▸ **Data for this exercise**:

####################

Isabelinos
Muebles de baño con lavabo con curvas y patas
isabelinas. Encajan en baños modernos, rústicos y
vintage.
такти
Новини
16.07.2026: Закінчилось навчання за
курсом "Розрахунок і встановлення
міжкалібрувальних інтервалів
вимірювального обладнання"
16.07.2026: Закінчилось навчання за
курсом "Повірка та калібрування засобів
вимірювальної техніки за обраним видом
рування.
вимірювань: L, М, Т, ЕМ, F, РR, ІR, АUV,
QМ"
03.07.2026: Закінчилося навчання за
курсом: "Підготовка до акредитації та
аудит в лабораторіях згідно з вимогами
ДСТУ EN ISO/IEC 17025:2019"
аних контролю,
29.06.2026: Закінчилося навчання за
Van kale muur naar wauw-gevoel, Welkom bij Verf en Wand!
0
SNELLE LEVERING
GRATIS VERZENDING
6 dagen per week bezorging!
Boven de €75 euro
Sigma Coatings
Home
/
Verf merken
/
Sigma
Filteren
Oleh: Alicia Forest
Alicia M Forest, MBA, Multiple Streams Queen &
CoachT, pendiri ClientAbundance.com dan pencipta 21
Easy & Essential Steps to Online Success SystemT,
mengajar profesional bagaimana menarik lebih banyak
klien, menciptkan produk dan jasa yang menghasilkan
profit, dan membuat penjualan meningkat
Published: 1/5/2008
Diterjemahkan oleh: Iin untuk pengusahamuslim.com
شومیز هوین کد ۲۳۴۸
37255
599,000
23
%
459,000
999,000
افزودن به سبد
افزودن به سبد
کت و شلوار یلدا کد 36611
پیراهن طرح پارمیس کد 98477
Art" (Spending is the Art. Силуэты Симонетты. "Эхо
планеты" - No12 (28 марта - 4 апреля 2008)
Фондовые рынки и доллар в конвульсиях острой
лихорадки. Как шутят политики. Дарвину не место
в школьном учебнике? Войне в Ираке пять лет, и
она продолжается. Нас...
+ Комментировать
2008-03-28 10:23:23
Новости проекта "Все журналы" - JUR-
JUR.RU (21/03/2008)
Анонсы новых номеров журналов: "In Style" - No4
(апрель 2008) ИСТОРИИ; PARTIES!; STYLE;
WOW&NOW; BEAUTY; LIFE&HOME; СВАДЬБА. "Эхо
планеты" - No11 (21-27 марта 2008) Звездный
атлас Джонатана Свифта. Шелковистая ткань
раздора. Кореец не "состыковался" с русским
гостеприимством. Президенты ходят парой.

####################

▸ **Task item**: A word-for-word restatement of the records above from the line containing "2008-03-28 10:23:23" to their final line is all the answer should hold.

▸ **Answer space**:
2008-03-28 10:23:23
Новости проекта "Все журналы" - JUR-
JUR.RU (21/03/2008)
Анонсы новых номеров журналов: "In Style" - No4
(апрель 2008) ИСТОРИИ; PARTIES!; STYLE;
WOW&NOW; BEAUTY; LIFE&HOME; СВАДЬБА. "Эхо
планеты" - No11 (21-27 марта 2008) Звездный
атлас Джонатана Свифта. Шелковистая ткань
раздора. Кореец не "состыковался" с русским
гостеприимством. Президенты ходят парой.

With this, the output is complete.